“World War Z” – Review by Laurie Coker

World War Z Review

by Laurie Coker

Admittedly, when I first saw a trailer for Brad Pitt’s new film World War Z, I was skeptical at best — worried this might be Pitt’s equivalent to Water World. Since zombie films don’t top my list, Pitt’s newest movie had at least two strikes against it before I even entered the screening. Although it is riddled with as many holes as a room in a gun fight, World War Z is an intense, heart-pumping epic of apocalyptic proportion. With Pitt as a leading man and director Marc Forster working his magic, we can forgive almost all of the film’s flagrant flaws.

Almost from the onset, Forster fills his film, based on a novel by Max Brooks, and assails the audiences with amazing action and imagery. First, however, we meet Gerry and Karin Lane (Mireille Enos) and their two precious daughters, and get a hint at dad’s former job – something extremely dangerous – although now he spends his days as a stay-at-home father. Hardly five minutes into the film, Forster heaves us head on into action and the undead. Just after the family lands in Philadelphia gridlock, helicopters hover above, an explosion erupts in the distance, a huge truck careens out of control, citizens stampede, and Gerry jumps into trouble-shooting mode, instinctually moving his family to safety. His past job as a UN-problem-solver helps Gerry get his family (and a boy whose parents help the Lanes) safely aboard a Navy ship off the coast of NY, but Gerry must return to the field or he and his family will be sent back to face the horrors.

Pitt has always had the ideal leading man quality, and here he plays concerned father and determined hero to perfection. As he nears fifty (December 18th this year), Pitt’s weathered yet strikingly handsome features make him both paternally warm and heroically dynamic. The cast surrounding him excels too, but it is Pitt who carries the film past its foibles. We believe in Gerry and rally behind him as he surmounts obstacles – like wall high mounds of clambering zombies and the mystery of their source.

Credit must be given to screenwriters Matthew Michael Carnahan, Drew Goddard, and Damon Lindelof for crafting super suspenseful and increasingly intense and perilous situations in which to place their protagonist. Rarely do I even flinch in films like this, which too often lean to gore and not surprise, but Forster and crew had me nearly nail biting – all quite surprising, especially given the PG-13 rating. Forster never loses the tension necessary in this genre.  World War Z isn’t about simply slaying zombies, but about science and about human beings working together to find a solution beyond survival and shooting the undead in the head – much like the film 28 Days Later.

Visually, the film keeps pace and the 3D aspects made some tense moments utterly unnerving, sending me back in my seat a bit when creatures shot off the screen and into our faces.

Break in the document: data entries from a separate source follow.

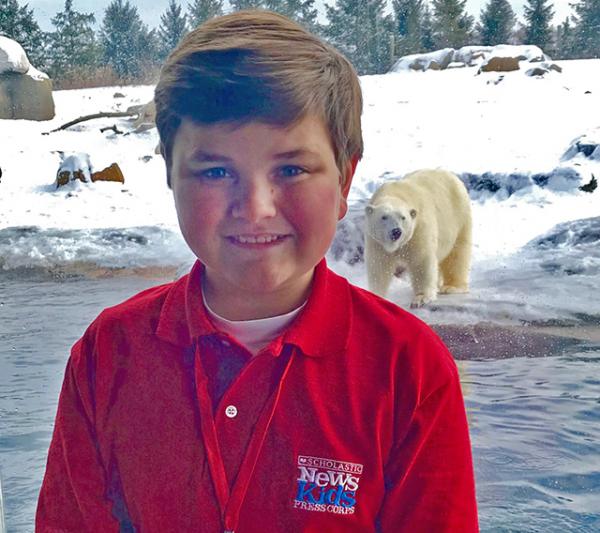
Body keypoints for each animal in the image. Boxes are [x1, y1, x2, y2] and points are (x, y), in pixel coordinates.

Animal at [364, 168, 472, 306]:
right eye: (384, 217)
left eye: (403, 217)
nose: (396, 231)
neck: (396, 193)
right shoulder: (376, 241)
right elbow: (379, 265)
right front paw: (376, 294)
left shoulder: (418, 229)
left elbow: (421, 261)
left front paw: (421, 298)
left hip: (459, 217)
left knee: (457, 254)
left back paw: (451, 287)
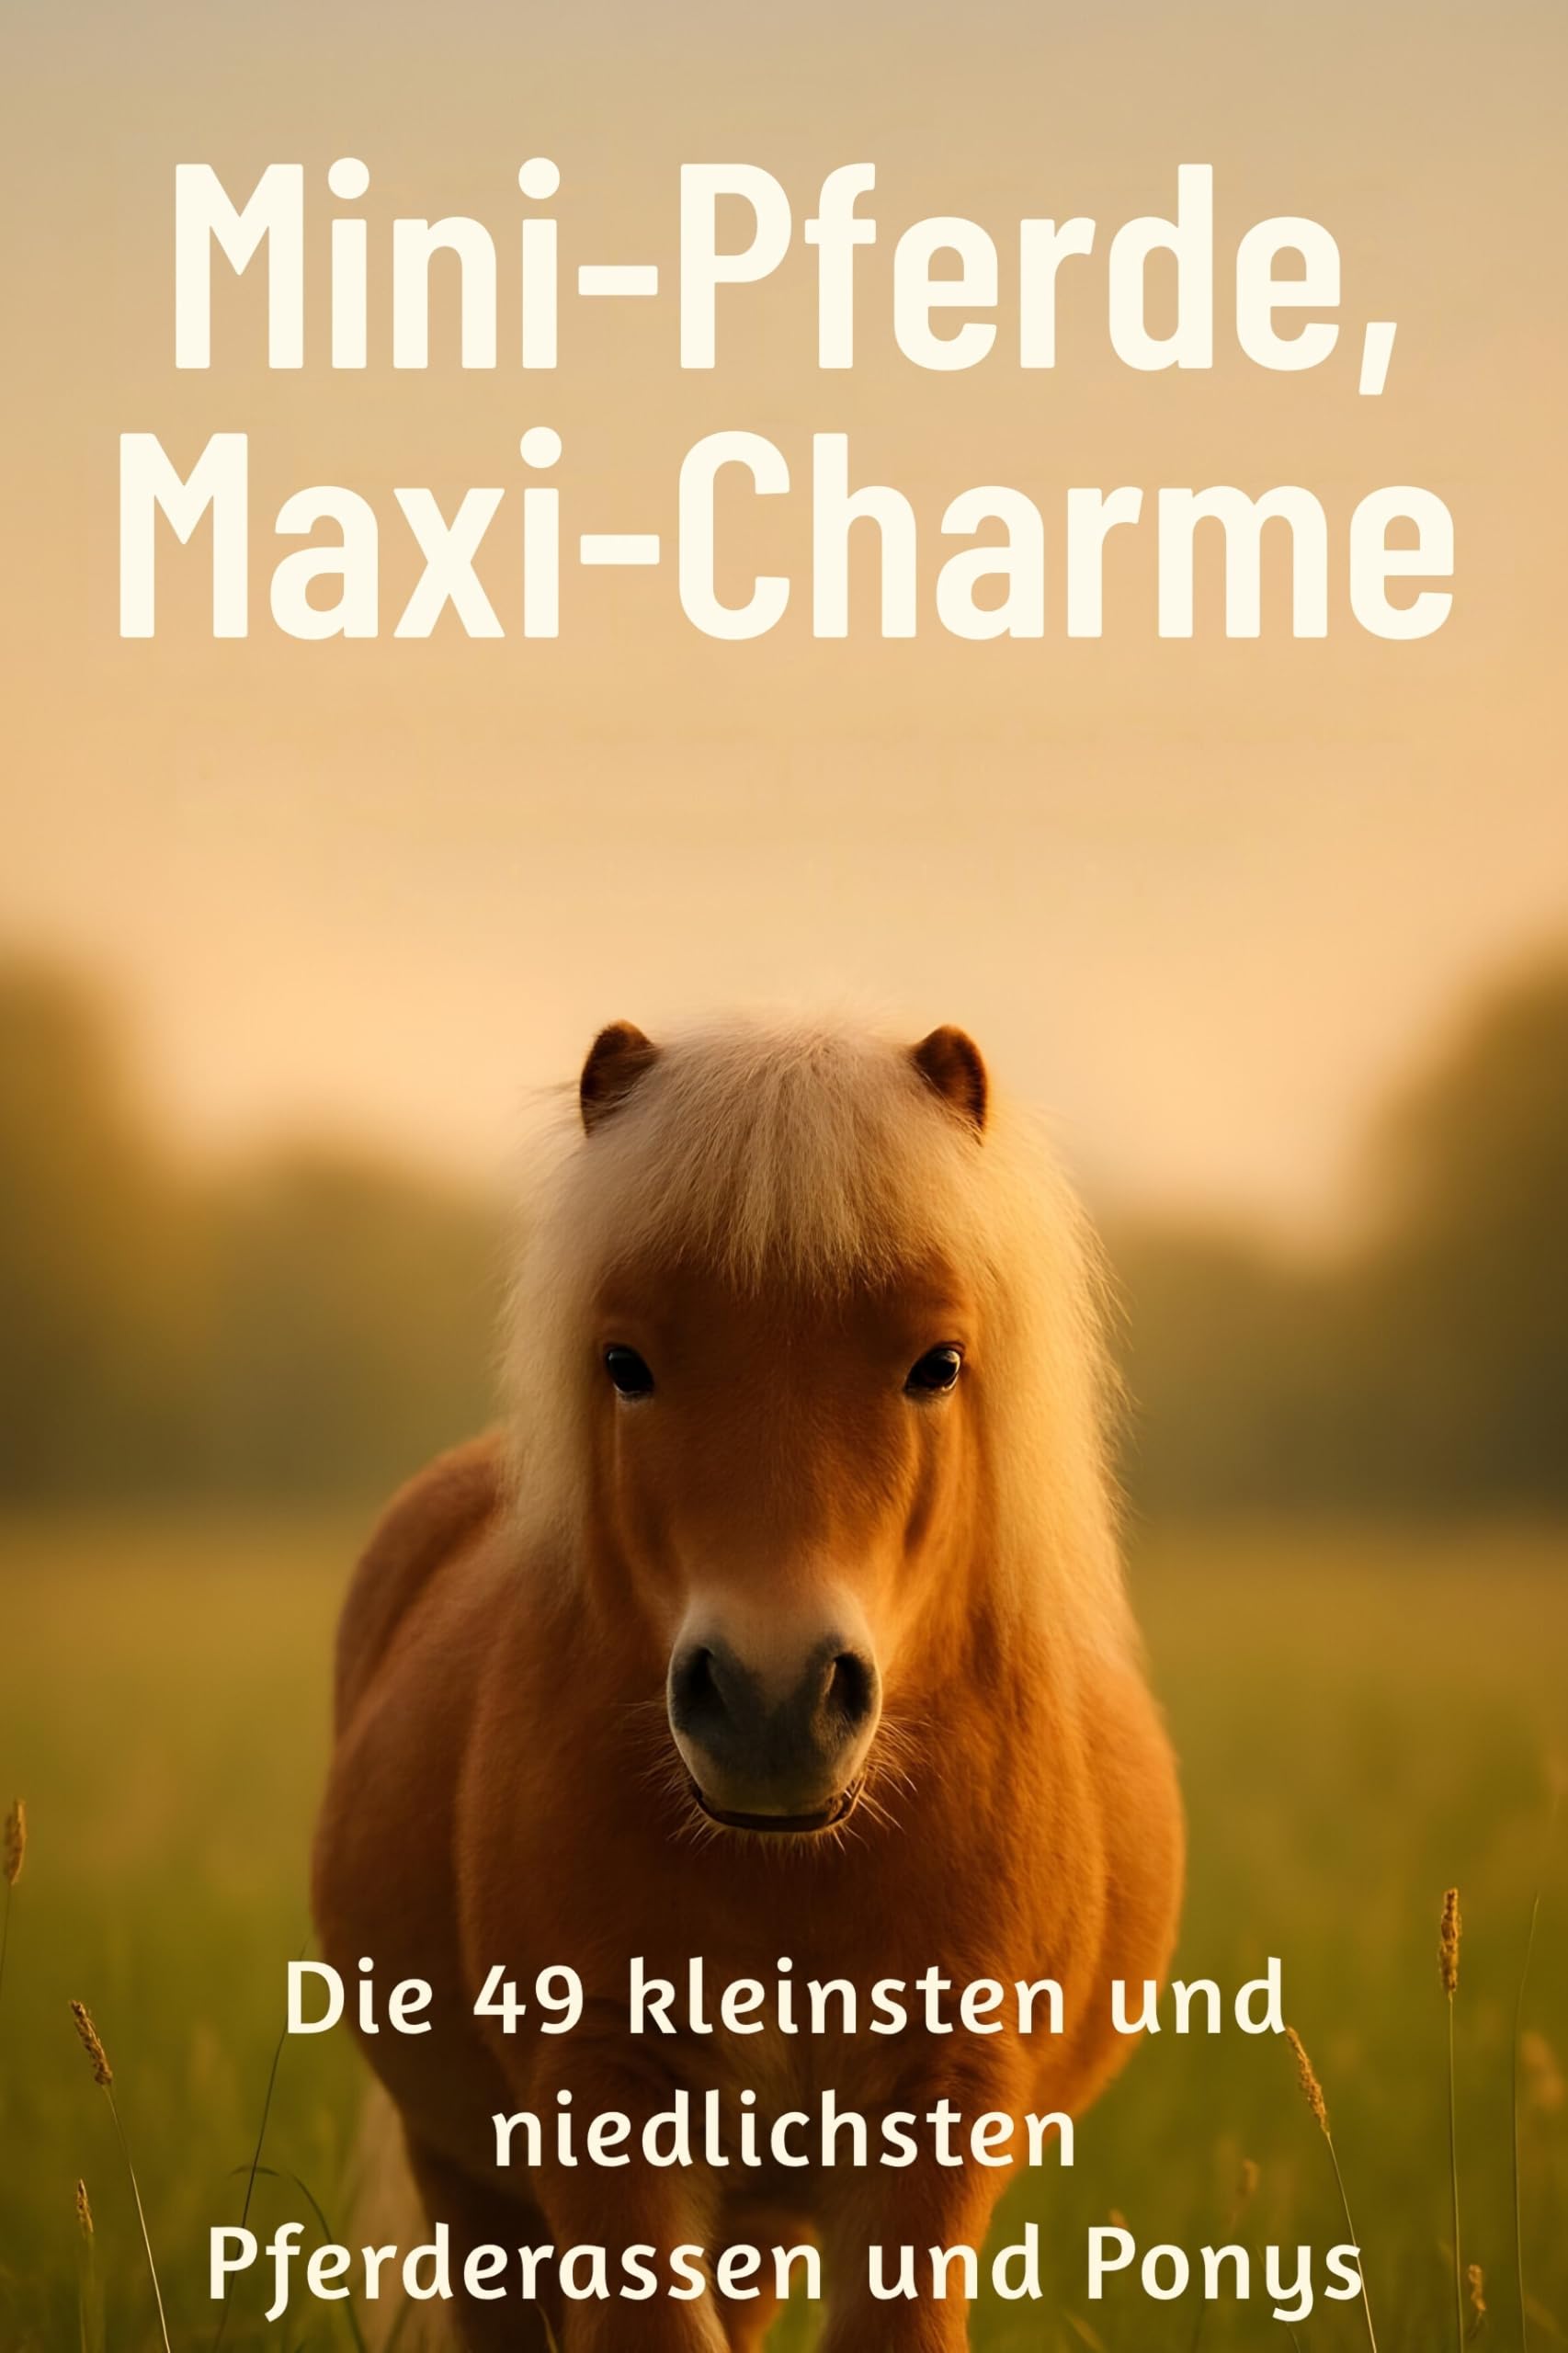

World War Z’s special effects team have created substantially creepy zombies, with taut, grey skin, lifeless, silver eyes, and this intimidating teeth-clicking noise that sends chills. I am placing a B+ in my grade book. World War Z is wholly entertaining and, while it is riddled with continuity and plausibility problems and is certainly not the quintessential zombie film, it does please!